* _YOUR INSTRUCTIONS_:
Transcribe all of the data exactly, leaving nothing out.

--- MATERIALS PROVIDED Enclosed Below ---

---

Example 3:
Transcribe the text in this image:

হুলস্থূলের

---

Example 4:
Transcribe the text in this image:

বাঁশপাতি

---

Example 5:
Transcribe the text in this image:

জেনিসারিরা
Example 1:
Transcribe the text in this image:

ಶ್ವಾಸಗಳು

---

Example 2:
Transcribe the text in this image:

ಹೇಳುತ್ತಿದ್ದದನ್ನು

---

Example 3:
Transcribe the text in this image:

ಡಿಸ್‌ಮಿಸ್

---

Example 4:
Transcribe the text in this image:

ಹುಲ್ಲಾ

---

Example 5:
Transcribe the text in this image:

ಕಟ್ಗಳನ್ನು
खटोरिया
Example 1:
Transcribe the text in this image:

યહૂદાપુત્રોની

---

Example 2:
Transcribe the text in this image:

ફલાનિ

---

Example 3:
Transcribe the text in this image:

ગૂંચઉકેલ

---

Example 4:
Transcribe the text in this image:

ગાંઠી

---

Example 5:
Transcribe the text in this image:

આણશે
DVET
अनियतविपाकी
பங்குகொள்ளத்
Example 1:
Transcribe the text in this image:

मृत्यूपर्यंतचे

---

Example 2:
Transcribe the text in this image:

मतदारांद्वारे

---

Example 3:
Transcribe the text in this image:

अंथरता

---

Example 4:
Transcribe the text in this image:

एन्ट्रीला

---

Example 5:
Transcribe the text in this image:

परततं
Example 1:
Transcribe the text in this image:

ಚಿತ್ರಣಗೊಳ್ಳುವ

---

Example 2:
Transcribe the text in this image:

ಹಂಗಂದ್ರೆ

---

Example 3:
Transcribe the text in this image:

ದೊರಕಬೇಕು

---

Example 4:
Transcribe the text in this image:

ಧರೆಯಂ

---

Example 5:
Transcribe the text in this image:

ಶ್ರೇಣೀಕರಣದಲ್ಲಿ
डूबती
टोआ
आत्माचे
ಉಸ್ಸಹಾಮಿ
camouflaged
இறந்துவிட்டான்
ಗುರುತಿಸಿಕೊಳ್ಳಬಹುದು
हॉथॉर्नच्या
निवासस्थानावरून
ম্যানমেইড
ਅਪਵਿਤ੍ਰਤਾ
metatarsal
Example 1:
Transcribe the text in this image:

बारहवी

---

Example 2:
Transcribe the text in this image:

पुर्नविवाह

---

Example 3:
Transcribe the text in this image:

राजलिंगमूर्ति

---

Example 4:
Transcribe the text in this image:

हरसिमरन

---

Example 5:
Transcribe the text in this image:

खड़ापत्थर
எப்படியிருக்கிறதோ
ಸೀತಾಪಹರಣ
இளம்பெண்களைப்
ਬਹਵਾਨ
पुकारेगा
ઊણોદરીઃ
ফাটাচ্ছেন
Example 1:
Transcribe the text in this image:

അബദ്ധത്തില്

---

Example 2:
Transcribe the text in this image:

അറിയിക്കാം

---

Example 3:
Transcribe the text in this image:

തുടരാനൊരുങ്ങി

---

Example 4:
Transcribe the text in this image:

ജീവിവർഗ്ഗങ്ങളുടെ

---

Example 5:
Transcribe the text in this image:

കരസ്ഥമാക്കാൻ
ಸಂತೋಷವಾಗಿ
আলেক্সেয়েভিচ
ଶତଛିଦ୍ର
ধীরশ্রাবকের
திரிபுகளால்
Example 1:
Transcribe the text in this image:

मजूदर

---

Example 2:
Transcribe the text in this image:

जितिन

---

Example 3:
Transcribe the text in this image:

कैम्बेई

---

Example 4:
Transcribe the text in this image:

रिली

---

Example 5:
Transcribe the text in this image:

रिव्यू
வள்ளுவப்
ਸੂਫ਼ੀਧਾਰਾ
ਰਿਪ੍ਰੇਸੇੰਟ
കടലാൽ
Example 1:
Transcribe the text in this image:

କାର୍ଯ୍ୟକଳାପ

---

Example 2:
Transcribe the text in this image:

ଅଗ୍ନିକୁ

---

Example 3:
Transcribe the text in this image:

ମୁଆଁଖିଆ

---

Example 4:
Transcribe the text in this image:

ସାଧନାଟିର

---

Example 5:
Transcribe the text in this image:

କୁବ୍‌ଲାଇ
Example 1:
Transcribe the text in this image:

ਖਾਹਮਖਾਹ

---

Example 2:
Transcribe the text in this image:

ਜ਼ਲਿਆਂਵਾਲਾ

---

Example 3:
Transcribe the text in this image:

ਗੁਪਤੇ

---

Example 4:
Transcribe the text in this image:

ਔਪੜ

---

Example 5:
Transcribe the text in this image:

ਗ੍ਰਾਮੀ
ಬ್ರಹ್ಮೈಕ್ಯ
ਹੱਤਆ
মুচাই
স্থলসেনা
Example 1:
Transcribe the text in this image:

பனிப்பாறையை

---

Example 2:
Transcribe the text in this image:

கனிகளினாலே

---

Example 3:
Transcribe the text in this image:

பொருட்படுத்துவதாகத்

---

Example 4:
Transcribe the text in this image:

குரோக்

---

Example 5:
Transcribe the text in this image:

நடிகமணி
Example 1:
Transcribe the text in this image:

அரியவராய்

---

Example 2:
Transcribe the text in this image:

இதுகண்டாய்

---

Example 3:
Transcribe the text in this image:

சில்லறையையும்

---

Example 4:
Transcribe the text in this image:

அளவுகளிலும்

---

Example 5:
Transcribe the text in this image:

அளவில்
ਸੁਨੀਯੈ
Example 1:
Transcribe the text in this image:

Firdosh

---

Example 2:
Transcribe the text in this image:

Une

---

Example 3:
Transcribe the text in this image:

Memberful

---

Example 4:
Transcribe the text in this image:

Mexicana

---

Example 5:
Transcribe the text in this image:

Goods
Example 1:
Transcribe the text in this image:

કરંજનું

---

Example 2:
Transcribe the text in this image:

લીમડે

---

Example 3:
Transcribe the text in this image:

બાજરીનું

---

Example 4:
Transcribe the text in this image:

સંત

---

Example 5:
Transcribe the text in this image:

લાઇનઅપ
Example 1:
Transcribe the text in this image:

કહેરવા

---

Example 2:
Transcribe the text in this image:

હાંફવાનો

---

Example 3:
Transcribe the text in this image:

--- End of Enclosed MATERIALS PROVIDED ---

* _OUTPUT FOR THIS TASK_:
---

Example 3:
Transcribe the text in this image:

হুলস্থূলের

---

Example 4:
Transcribe the text in this image:

বাঁশপাতি

---

Example 5:
Transcribe the text in this image:

জেনিসারিরা
Example 1:
Transcribe the text in this image:

ಶ್ವಾಸಗಳು

---

Example 2:
Transcribe the text in this image:

ಹೇಳುತ್ತಿದ್ದದನ್ನು

---

Example 3:
Transcribe the text in this image:

ಡಿಸ್‌ಮಿಸ್

---

Example 4:
Transcribe the text in this image:

ಹುಲ್ಲಾ

---

Example 5:
Transcribe the text in this image:

ಕಟ್ಗಳನ್ನು
खटोरिया
Example 1:
Transcribe the text in this image:

યહૂદાપુત્રોની

---

Example 2:
Transcribe the text in this image:

ફલાનિ

---

Example 3:
Transcribe the text in this image:

ગૂંચઉકેલ

---

Example 4:
Transcribe the text in this image:

ગાંઠી

---

Example 5:
Transcribe the text in this image:

આણશે
DVET
अनियतविपाकी
பங்குகொள்ளத்
Example 1:
Transcribe the text in this image:

मृत्यूपर्यंतचे

---

Example 2:
Transcribe the text in this image:

मतदारांद्वारे

---

Example 3:
Transcribe the text in this image:

अंथरता

---

Example 4:
Transcribe the text in this image:

एन्ट्रीला

---

Example 5:
Transcribe the text in this image:

परततं
Example 1:
Transcribe the text in this image:

ಚಿತ್ರಣಗೊಳ್ಳುವ

---

Example 2:
Transcribe the text in this image:

ಹಂಗಂದ್ರೆ

---

Example 3:
Transcribe the text in this image:

ದೊರಕಬೇಕು

---

Example 4:
Transcribe the text in this image:

ಧರೆಯಂ

---

Example 5:
Transcribe the text in this image:

ಶ್ರೇಣೀಕರಣದಲ್ಲಿ
डूबती
टोआ
आत्माचे
ಉಸ್ಸಹಾಮಿ
camouflaged
இறந்துவிட்டான்
ಗುರುತಿಸಿಕೊಳ್ಳಬಹುದು
हॉथॉर्नच्या
निवासस्थानावरून
ম্যানমেইড
ਅਪਵਿਤ੍ਰਤਾ
metatarsal
Example 1:
Transcribe the text in this image:

बारहवी

---

Example 2:
Transcribe the text in this image:

पुर्नविवाह

---

Example 3:
Transcribe the text in this image:

राजलिंगमूर्ति

---

Example 4:
Transcribe the text in this image:

हरसिमरन

---

Example 5:
Transcribe the text in this image:

खड़ापत्थर
எப்படியிருக்கிறதோ
ಸೀತಾಪಹರಣ
இளம்பெண்களைப்
ਬਹਵਾਨ
पुकारेगा
ઊણોદરીઃ
ফাটাচ্ছেন
Example 1:
Transcribe the text in this image:

അബദ്ധത്തില്

---

Example 2:
Transcribe the text in this image:

അറിയിക്കാം

---

Example 3:
Transcribe the text in this image:

തുടരാനൊരുങ്ങി

---

Example 4:
Transcribe the text in this image:

ജീവിവർഗ്ഗങ്ങളുടെ

---

Example 5:
Transcribe the text in this image:

കരസ്ഥമാക്കാൻ
ಸಂತೋಷವಾಗಿ
আলেক্সেয়েভিচ
ଶତଛିଦ୍ର
ধীরশ্রাবকের
திரிபுகளால்
Example 1:
Transcribe the text in this image:

मजूदर

---

Example 2:
Transcribe the text in this image:

जितिन

---

Example 3:
Transcribe the text in this image:

कैम्बेई

---

Example 4:
Transcribe the text in this image:

रिली

---

Example 5:
Transcribe the text in this image:

रिव्यू
வள்ளுவப்
ਸੂਫ਼ੀਧਾਰਾ
ਰਿਪ੍ਰੇਸੇੰਟ
കടലാൽ
Example 1:
Transcribe the text in this image:

କାର୍ଯ୍ୟକଳାପ

---

Example 2:
Transcribe the text in this image:

ଅଗ୍ନିକୁ

---

Example 3:
Transcribe the text in this image:

ମୁଆଁଖିଆ

---

Example 4:
Transcribe the text in this image:

ସାଧନାଟିର

---

Example 5:
Transcribe the text in this image:

କୁବ୍‌ଲାଇ
Example 1:
Transcribe the text in this image:

ਖਾਹਮਖਾਹ

---

Example 2:
Transcribe the text in this image:

ਜ਼ਲਿਆਂਵਾਲਾ

---

Example 3:
Transcribe the text in this image:

ਗੁਪਤੇ

---

Example 4:
Transcribe the text in this image:

ਔਪੜ

---

Example 5:
Transcribe the text in this image:

ਗ੍ਰਾਮੀ
ಬ್ರಹ್ಮೈಕ್ಯ
ਹੱਤਆ
মুচাই
স্থলসেনা
Example 1:
Transcribe the text in this image:

பனிப்பாறையை

---

Example 2:
Transcribe the text in this image:

கனிகளினாலே

---

Example 3:
Transcribe the text in this image:

பொருட்படுத்துவதாகத்

---

Example 4:
Transcribe the text in this image:

குரோக்

---

Example 5:
Transcribe the text in this image:

நடிகமணி
Example 1:
Transcribe the text in this image:

அரியவராய்

---

Example 2:
Transcribe the text in this image:

இதுகண்டாய்

---

Example 3:
Transcribe the text in this image:

சில்லறையையும்

---

Example 4:
Transcribe the text in this image:

அளவுகளிலும்

---

Example 5:
Transcribe the text in this image:

அளவில்
ਸੁਨੀਯੈ
Example 1:
Transcribe the text in this image:

Firdosh

---

Example 2:
Transcribe the text in this image:

Une

---

Example 3:
Transcribe the text in this image:

Memberful

---

Example 4:
Transcribe the text in this image:

Mexicana

---

Example 5:
Transcribe the text in this image:

Goods
Example 1:
Transcribe the text in this image:

કરંજનું

---

Example 2:
Transcribe the text in this image:

લીમડે

---

Example 3:
Transcribe the text in this image:

બાજરીનું

---

Example 4:
Transcribe the text in this image:

સંત

---

Example 5:
Transcribe the text in this image:

લાઇનઅપ
Example 1:
Transcribe the text in this image:

કહેરવા

---

Example 2:
Transcribe the text in this image:

હાંફવાનો

---

Example 3:
Transcribe the text in this image:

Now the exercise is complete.